Sie erlag aber nicht. Sie griff mit frischem Mut an, nicht im Sturm, nur leise und allmählich, aber rastlos und unablässig. Sie drückte über keine ihrer Entdeckungen Verwunderung[138] aus; sie fragte nur die Köchin, ob es ihr nicht etwa so auch passend vorkomme, und ließ sie teilnehmen an jeder Neuerung. »Es ist eine rechte Jungfer,« gab selbst diese zu; »ja, es ist gut mit ihr arbeiten,« gestand auch die Stubenmagd.

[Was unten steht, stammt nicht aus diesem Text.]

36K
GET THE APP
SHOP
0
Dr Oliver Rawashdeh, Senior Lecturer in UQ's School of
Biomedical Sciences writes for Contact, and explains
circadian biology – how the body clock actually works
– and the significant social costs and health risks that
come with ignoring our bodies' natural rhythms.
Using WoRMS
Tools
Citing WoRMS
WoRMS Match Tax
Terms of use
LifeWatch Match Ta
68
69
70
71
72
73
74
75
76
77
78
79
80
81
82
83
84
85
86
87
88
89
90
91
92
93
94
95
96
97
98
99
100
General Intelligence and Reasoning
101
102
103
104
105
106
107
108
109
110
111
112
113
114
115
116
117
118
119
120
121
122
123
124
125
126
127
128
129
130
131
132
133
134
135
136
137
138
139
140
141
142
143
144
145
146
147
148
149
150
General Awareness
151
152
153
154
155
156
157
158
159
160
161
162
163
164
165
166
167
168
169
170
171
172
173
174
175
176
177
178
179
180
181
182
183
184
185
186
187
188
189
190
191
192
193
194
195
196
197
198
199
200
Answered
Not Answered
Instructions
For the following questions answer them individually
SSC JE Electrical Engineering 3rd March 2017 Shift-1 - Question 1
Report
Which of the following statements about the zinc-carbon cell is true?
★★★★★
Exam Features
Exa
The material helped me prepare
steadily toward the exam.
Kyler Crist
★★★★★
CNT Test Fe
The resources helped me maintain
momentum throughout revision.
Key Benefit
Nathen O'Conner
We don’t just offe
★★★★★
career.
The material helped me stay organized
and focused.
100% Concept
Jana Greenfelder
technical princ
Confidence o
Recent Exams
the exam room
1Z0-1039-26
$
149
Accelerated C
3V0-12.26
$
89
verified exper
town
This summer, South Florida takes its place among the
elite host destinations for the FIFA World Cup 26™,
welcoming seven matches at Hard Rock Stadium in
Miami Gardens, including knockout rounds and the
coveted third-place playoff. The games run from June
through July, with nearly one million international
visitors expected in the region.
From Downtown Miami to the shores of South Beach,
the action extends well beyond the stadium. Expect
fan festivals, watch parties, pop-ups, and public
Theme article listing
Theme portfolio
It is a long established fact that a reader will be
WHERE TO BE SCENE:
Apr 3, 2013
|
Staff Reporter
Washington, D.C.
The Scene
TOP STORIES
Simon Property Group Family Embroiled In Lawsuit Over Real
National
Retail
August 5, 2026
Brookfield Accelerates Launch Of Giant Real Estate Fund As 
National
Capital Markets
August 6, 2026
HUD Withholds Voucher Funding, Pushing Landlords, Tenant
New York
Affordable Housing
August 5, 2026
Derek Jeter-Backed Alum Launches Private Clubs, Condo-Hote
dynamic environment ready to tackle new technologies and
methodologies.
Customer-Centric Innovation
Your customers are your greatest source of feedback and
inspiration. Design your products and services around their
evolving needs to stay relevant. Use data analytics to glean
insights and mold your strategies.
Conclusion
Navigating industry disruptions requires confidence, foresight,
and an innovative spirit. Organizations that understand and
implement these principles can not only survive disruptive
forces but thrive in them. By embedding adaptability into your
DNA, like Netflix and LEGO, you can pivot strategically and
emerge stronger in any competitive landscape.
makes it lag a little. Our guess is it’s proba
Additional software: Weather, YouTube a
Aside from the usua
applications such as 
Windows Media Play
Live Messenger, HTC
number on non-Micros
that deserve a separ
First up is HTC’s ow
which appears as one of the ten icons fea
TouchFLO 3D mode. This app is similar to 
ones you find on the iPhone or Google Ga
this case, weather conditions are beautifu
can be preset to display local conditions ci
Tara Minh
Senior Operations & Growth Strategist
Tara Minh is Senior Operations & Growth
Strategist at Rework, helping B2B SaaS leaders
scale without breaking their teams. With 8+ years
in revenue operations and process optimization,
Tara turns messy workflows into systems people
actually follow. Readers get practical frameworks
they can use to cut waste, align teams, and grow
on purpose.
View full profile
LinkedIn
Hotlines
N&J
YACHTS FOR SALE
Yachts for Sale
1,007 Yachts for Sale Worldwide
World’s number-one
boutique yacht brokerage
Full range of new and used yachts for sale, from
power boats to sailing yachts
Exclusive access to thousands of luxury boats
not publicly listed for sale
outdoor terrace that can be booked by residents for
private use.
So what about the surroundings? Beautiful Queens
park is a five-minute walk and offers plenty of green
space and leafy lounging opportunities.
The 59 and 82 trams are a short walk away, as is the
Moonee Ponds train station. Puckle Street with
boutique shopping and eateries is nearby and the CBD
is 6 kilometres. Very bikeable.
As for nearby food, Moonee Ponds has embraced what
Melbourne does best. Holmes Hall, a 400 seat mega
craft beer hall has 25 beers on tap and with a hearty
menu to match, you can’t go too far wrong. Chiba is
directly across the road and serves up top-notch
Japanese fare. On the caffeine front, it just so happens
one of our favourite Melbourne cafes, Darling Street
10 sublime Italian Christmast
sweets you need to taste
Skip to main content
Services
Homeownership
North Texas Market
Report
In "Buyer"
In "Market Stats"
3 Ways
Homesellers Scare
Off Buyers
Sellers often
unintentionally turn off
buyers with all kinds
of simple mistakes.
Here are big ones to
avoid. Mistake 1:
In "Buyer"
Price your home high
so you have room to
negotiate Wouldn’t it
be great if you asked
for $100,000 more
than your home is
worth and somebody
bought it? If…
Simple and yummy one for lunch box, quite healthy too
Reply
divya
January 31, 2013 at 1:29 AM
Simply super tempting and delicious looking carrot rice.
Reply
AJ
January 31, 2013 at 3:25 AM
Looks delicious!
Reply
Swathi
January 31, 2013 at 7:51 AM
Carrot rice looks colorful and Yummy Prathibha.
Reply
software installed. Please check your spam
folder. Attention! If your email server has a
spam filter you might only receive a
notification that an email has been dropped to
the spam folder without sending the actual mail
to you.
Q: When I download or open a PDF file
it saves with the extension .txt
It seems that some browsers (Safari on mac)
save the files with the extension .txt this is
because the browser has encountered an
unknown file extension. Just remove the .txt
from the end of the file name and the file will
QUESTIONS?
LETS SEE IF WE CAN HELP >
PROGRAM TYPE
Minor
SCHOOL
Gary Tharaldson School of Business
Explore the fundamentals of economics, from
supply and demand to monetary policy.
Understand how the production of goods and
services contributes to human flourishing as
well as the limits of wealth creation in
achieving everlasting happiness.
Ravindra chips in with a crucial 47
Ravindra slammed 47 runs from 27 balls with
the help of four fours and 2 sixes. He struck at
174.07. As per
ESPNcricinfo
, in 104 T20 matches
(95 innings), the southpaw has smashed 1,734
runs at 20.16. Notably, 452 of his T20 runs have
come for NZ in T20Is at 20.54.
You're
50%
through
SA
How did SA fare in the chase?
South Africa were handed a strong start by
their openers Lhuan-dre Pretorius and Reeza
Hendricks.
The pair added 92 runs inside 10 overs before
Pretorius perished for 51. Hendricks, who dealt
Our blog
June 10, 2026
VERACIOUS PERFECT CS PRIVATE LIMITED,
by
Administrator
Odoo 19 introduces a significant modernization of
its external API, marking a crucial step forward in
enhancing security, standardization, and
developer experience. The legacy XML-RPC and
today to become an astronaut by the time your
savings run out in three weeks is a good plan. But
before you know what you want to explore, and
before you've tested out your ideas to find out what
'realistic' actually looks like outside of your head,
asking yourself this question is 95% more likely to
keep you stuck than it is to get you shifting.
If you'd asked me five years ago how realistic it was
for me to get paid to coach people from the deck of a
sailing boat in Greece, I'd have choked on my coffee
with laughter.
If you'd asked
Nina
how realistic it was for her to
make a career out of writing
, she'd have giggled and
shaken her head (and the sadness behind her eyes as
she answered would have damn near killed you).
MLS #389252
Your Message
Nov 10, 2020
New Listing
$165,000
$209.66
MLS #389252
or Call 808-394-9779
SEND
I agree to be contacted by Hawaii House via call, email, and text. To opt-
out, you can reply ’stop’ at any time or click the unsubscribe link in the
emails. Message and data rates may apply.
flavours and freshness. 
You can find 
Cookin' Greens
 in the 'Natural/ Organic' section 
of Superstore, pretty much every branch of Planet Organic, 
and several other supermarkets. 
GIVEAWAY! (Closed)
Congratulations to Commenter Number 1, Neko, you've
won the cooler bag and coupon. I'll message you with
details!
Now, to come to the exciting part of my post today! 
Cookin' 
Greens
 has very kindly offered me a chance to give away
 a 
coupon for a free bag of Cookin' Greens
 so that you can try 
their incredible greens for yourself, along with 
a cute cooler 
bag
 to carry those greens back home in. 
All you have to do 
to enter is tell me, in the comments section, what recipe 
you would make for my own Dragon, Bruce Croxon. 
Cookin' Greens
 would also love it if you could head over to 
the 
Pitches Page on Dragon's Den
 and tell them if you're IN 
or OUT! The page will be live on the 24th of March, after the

Und die Kinder hingen an ihr mit einer Liebe, wie sie sie nimmer erfahren, seit man ihre kleinen Brüder fortgeführt, und folgten ihrem Wink, und der Pfarrer schaute sie so dankbar an, und die Kranke, die nichts ahnte von den Gebirgen, die Luise überstiegen, wenn sie so harmlos zufrieden sich zu ihr setzte, lächelte ihr entgegen, so oft sie ins Zimmer trat. – Luise betete oft, Gott möge ihr ein demütiges Herz erhalten, daß sie sich nicht überhebe, weil ihr so viel anvertraut sei, und sie hatte gar nicht Zeit, an vergangenes Leid zu denken.